Als ob der Markt nicht ohnehin schon volatil genug wäre, schweben über all dem massenhaft Gerüchte, dass der größte IT-Konzern der Welt einen Einstieg in das Videostreaming plant. Seit Jahren wird gemunkelt, dass Apple eine Kombination aus Videothek und Live-TV-Angebot plant. Mit der von Kritikern verrissenen Reality-Show "Planet of the Apps" und "Carpool Karaoke" feierten diesen Sommer die ersten beiden Apple-Eigenproduktionen Premiere. Beweise für den Start eines Apple-Dienstes gibt es jedoch noch keine. Doch im Musikstreaming-Bereich ging es mit "Apple Music" dann plötzlich auch sehr schnell – der Dienst konnte binnen weniger Monate auf den zweiten Platz stoßen, nur Spotify hat mehr Nutzer.

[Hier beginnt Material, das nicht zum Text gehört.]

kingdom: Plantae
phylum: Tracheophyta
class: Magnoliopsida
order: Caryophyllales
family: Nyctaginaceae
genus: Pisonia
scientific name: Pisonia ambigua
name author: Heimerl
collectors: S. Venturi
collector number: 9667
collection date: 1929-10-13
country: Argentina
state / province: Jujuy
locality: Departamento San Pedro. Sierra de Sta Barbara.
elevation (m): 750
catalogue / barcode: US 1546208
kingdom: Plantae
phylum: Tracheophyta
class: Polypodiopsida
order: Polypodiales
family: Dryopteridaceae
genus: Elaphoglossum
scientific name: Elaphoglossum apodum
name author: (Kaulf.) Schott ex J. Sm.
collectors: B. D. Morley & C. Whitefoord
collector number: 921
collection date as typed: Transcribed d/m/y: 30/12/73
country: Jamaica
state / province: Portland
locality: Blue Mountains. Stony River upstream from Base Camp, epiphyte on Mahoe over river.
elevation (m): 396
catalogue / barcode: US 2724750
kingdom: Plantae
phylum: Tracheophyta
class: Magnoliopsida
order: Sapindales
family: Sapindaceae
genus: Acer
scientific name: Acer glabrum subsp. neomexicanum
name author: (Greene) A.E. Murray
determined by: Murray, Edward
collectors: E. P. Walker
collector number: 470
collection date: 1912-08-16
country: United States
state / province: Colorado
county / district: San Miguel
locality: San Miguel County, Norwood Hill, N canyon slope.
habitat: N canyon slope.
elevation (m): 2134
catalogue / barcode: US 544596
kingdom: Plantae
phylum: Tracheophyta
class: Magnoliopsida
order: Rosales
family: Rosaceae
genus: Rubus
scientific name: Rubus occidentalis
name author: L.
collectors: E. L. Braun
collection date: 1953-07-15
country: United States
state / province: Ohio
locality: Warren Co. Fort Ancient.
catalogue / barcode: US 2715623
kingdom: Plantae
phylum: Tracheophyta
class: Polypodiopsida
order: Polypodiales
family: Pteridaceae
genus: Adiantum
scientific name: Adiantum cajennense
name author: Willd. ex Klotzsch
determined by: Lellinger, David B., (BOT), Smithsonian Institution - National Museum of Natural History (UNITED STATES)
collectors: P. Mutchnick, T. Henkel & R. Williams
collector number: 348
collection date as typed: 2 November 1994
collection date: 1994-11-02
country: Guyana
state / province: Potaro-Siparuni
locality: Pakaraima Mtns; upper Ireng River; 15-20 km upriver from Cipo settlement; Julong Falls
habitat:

Das Nachsehen bei mehr Angebot im Streaming-Bereich haben dabei Nutzer mit schlechter Internetverbindung – und böse Zungen behaupten, dabei würde es sich nicht nur um User in ländlichen Gebieten, sondern auch um alle Wiener handeln. Denn immer wieder streiken die drei großen Streaming-Dienste zu Stoßzeiten, wenn zu viele Nutzer darauf zugreifen. Sky gibt etwa an, dass zusätzlich zu neuen Sky Ticket-Kunden immer mehr Menschen auch klassische Bezahlfernseh-Abos abschließen. Für jene, die gern Netflix- oder Amazon Video schauen würden, gibt es eine derartige Möglichkeit nicht. (Fabian Schmid, 9.7.2017)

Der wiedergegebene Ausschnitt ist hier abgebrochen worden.